Exercise text —
Joyce Zuk's cry about the level of hostility...well who caused it, not citizens. Just like three years ago too. Perhaps the causes should be discussed secretly in camera when the Governor's hubby comes back.

Again, the Chamber of Commerce bashed Council. Is that twice in two weeks?

My friend summed up the meeting well. He described it as the throwing of nuts and bolts into moving machinery. All that was happening he said was the creation of confusion and concern.

CPOW To You


Here are some excerpts from the speech that received the biggest round of applause in the evening at the Mayor and Council's now Special Council meeting in Tecumseh.

Mr. Mayor and members of council:

My name is Alan McKinnon. I represent several hundred people from across Windsor and Essex County as the founder of Citizens Protecting Ojibway Wilderness.

Concerning the City of Windsor’s response to the DRIC, I would like to say the following:

The most immediate threat we should be considering is not the threat to the neighbourhoods along Talbot and Huron Church, or the threat to neighbourhoods in Lasalle or the threat to the natural areas of Ojibway.

Those threats are indeed very serious and we are all correct to be concerned about what the future holds.

But what is being threatened and bulldozed at this very moment is the truth.

This Mayor and council were elected on a platform of INCREASED openness and transparency.

This Mayor and council were elected on a promise to work toward a SOLUTION to the border problem.

Instead, we got a border plan created without any public input at all.

All real details of that plan remain hidden from citizens using solicitor client privilege between a New York City consultant and a Toronto lawyer.

We got a record number of secret in camera meetings on the border. Its been 14 months since you tabled the first Schwartz report. The Windsor Star says it cost over 2 million dollars so far.

Real leadership doesn't wait 14 months to have a public meeting about an issue that will affect us all so profoundly. Strange that the City spends considerable time and re-sources having public meetings on their “guess” as to what DRIC may do next.

Its been over 4 months since the DRIC released their map showing the Talbot/Huron Church corridor. Ask yourselves, residents of Talbot/Huron Church....why the last minute rush to get "public input" from you now?

The city hired a 500 dollar an hour lawyer to make sure the DRIC heard them loud and clear about the DRTP... they made sure the DRIC heard them loud and clear about the EC Row Expressway.

They are not rallying behind you..what is happening here tonight is purely political.

Ask the residents of Talbot road... That same five hundred dollar an hour lawyer made sure the DRIC heard the city loud and clear about Talbot road back in January 2005 with the original Schwartz Report.

Loud and clear The City recommended Talbot road as the route. There was no tunnel demanded then. They served all of you up.

Now they're trying to say they are rallying behind you. Newsflash: It's an election year. Thats why after 14 months without a public meeting, suddenly they have to save face. They have to save votes.

The threat to the truth is evident in everything the City has said about the Schwartz Plan. We've all heard, "If its a choice between saving trees and saving children's lungs, we have to choose saving children's lungs".

Well I'm a tree hugger, but I couldn’t agree more. I am a father first. But the City's own consultant showed that the City's preferred route through Ojibway would affect MORE homes and businesses, including schools and churches, than the Huron Church route.

Supplied records —

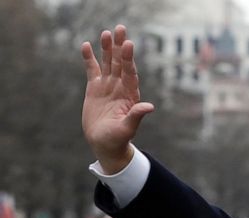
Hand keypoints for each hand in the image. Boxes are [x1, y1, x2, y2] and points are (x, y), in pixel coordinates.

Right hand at [81, 24, 154, 172]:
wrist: (105, 145)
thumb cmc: (118, 139)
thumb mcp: (127, 129)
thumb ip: (136, 116)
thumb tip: (150, 107)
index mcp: (130, 96)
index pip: (130, 74)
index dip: (128, 59)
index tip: (128, 44)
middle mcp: (120, 88)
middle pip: (119, 64)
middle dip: (120, 47)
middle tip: (120, 29)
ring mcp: (108, 87)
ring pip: (107, 64)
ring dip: (106, 49)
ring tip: (106, 33)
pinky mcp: (95, 89)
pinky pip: (92, 70)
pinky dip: (89, 59)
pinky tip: (87, 46)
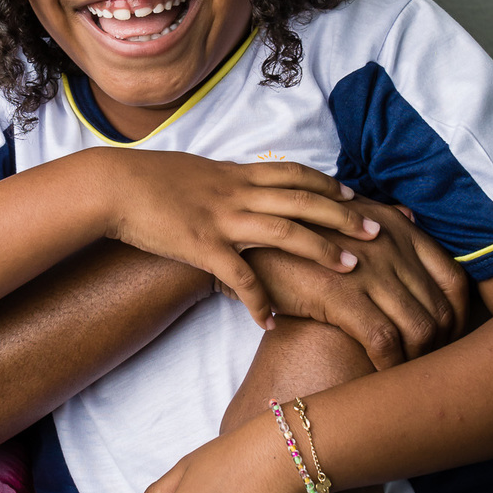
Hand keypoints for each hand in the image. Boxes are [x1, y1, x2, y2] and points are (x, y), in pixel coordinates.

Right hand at [92, 151, 379, 330]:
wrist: (112, 185)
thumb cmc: (148, 180)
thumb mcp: (194, 172)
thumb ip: (223, 182)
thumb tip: (241, 186)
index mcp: (236, 174)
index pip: (295, 174)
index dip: (328, 184)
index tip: (356, 194)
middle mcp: (237, 192)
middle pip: (304, 200)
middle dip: (344, 215)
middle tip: (380, 231)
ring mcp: (222, 219)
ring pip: (285, 231)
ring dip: (322, 251)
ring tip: (351, 271)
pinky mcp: (202, 246)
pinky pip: (240, 276)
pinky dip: (259, 299)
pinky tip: (272, 320)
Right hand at [234, 202, 468, 370]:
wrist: (250, 249)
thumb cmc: (302, 241)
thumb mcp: (346, 218)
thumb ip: (383, 221)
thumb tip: (414, 220)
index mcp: (398, 228)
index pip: (454, 280)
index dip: (461, 320)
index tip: (451, 345)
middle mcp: (390, 244)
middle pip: (440, 310)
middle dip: (441, 350)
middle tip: (429, 372)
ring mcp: (367, 268)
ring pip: (419, 328)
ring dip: (418, 362)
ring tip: (407, 380)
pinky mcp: (340, 293)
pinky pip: (384, 339)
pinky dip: (391, 365)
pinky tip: (382, 376)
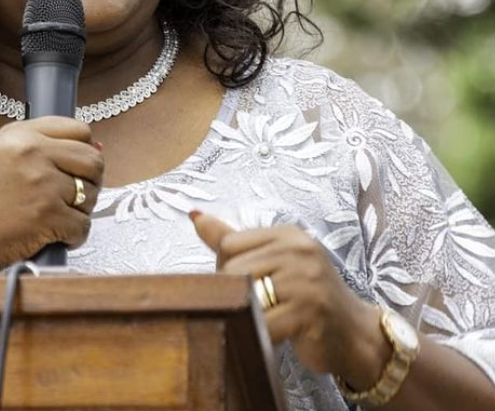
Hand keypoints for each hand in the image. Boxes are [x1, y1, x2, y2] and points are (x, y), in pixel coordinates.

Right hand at [0, 117, 102, 274]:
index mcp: (20, 133)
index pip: (79, 129)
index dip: (83, 150)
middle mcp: (33, 152)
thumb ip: (43, 148)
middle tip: (71, 197)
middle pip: (93, 160)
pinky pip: (82, 225)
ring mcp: (42, 183)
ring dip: (79, 211)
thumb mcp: (0, 157)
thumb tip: (97, 149)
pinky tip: (51, 236)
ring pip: (90, 194)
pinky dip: (73, 236)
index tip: (74, 166)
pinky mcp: (47, 215)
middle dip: (89, 182)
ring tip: (54, 218)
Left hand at [190, 212, 389, 386]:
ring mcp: (306, 280)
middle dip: (233, 293)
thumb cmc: (308, 295)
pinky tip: (274, 335)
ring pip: (245, 295)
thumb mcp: (274, 259)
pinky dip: (261, 335)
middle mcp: (298, 250)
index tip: (242, 285)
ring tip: (264, 319)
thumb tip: (194, 216)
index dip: (225, 269)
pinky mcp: (310, 312)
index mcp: (287, 234)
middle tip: (252, 307)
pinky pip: (265, 324)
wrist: (356, 334)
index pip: (230, 244)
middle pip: (233, 269)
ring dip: (247, 315)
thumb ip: (232, 239)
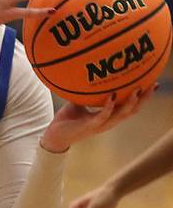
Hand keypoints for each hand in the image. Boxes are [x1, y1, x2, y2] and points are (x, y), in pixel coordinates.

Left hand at [40, 85, 154, 153]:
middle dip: (143, 99)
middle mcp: (108, 122)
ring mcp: (100, 125)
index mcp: (109, 116)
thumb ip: (86, 92)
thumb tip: (87, 74)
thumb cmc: (68, 119)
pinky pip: (102, 117)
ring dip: (129, 103)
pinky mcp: (90, 127)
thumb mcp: (79, 101)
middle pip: (132, 111)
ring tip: (137, 90)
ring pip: (121, 115)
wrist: (54, 134)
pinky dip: (108, 107)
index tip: (152, 83)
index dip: (142, 96)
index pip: (130, 106)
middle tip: (152, 85)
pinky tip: (111, 97)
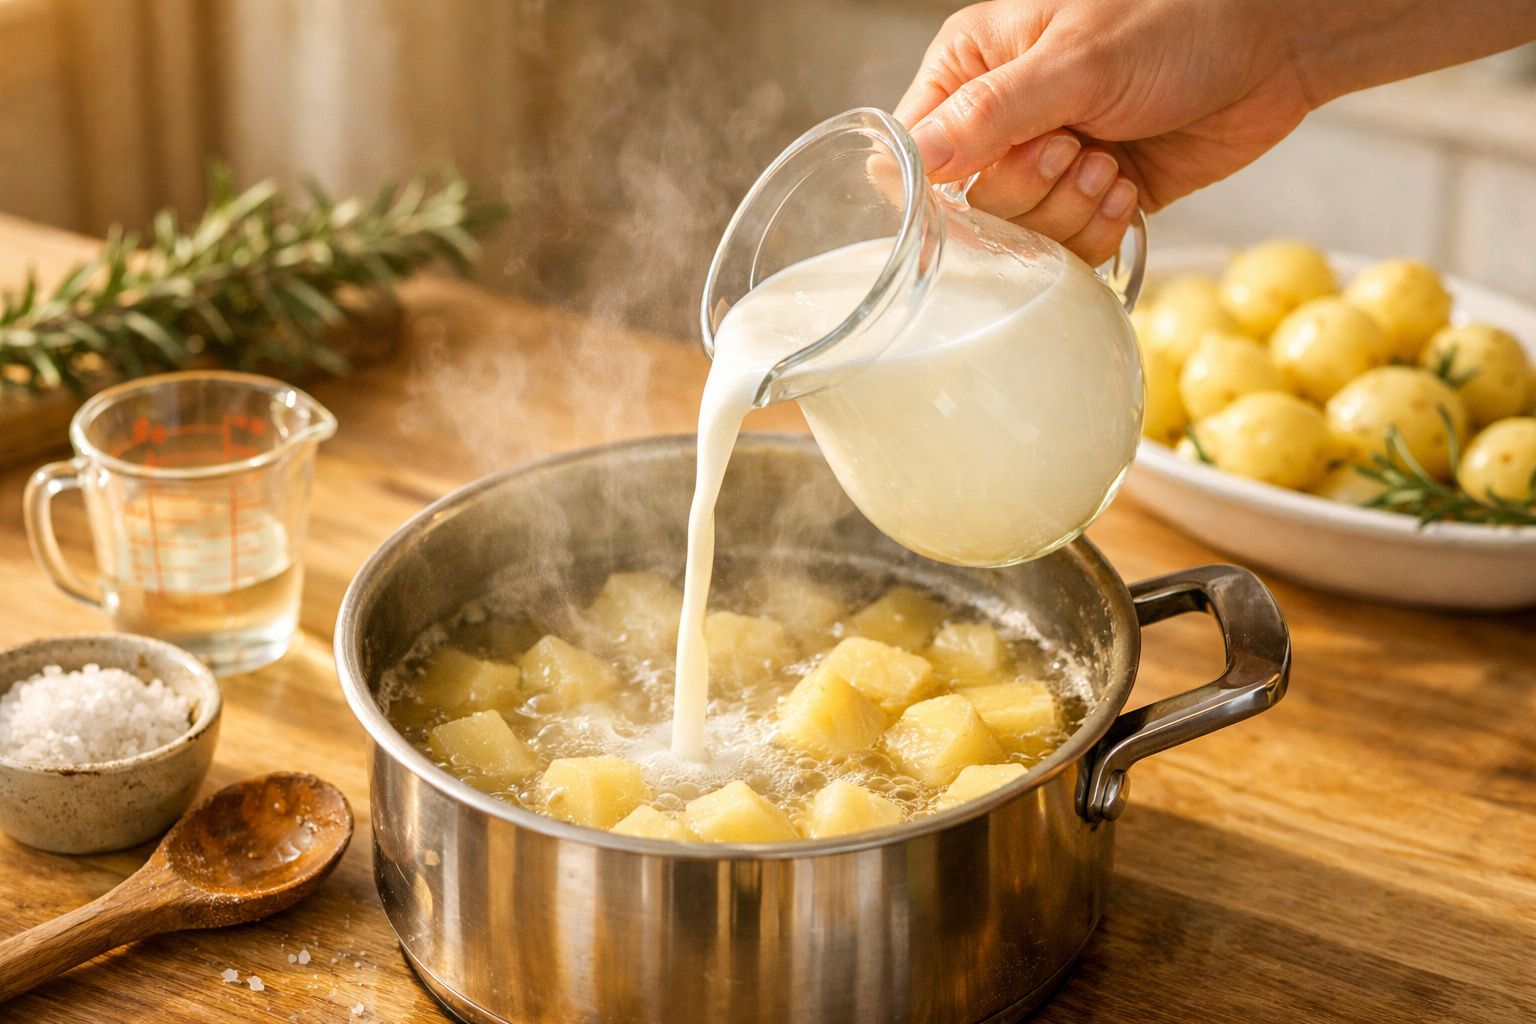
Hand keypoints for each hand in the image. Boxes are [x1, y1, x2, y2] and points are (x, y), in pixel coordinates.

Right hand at [896, 0, 1315, 265]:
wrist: (1278, 42)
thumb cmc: (1178, 19)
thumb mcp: (1076, 62)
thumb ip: (989, 115)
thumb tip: (910, 164)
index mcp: (971, 68)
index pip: (910, 156)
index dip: (943, 186)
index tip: (1002, 167)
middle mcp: (1000, 121)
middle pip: (964, 209)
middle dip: (1024, 195)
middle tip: (1075, 151)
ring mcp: (1046, 164)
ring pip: (1016, 238)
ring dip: (1067, 213)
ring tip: (1111, 165)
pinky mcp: (1090, 199)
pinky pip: (1065, 250)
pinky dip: (1096, 232)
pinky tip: (1126, 191)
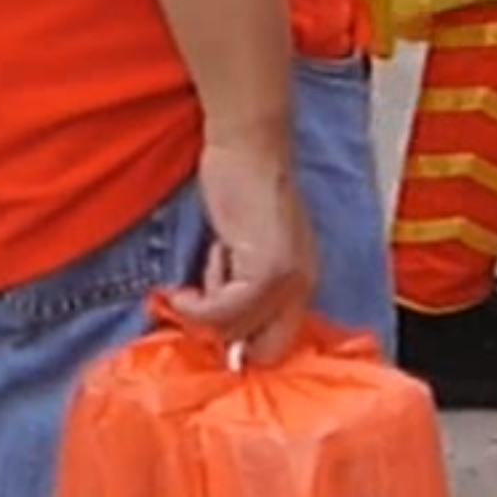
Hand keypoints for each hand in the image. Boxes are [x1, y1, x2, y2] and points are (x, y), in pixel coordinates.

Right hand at [166, 129, 317, 356]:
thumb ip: (246, 282)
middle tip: (200, 308)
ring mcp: (287, 282)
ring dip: (207, 312)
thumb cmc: (245, 185)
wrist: (248, 148)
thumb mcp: (251, 244)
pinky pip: (222, 312)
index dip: (244, 345)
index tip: (213, 334)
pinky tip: (193, 280)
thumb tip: (223, 329)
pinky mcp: (266, 272)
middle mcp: (302, 286)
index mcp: (303, 281)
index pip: (280, 343)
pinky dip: (198, 304)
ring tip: (204, 273)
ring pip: (237, 330)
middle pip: (265, 349)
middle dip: (226, 336)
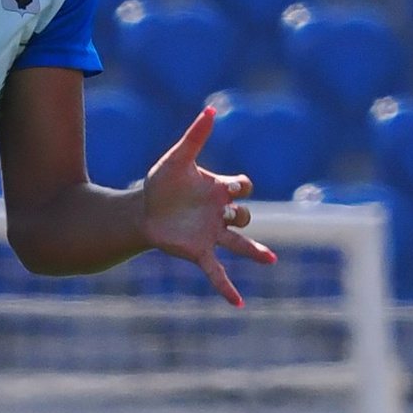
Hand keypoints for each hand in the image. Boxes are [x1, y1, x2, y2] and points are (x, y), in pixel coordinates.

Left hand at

Brief 1 —
According to the border text, how long had it been since council tabled the first Schwartz report?
Brief 2 —
In the border text, duplicate the stretch from "We got a record" through "from you now?".
The rows come from a different source than the border text.

Written response 1 —
14 months.

Written response 2 —
We got a record number of secret in camera meetings on the border. Its been 14 months since you tabled the first Schwartz report. The Windsor Star says it cost over 2 million dollars so far.

Real leadership doesn't wait 14 months to have a public meeting about an issue that will affect us all so profoundly. Strange that the City spends considerable time and re-sources having public meetings on their “guess” as to what DRIC may do next.

Its been over 4 months since the DRIC released their map showing the Talbot/Huron Church corridor. Ask yourselves, residents of Talbot/Huron Church....why the last minute rush to get "public input" from you now?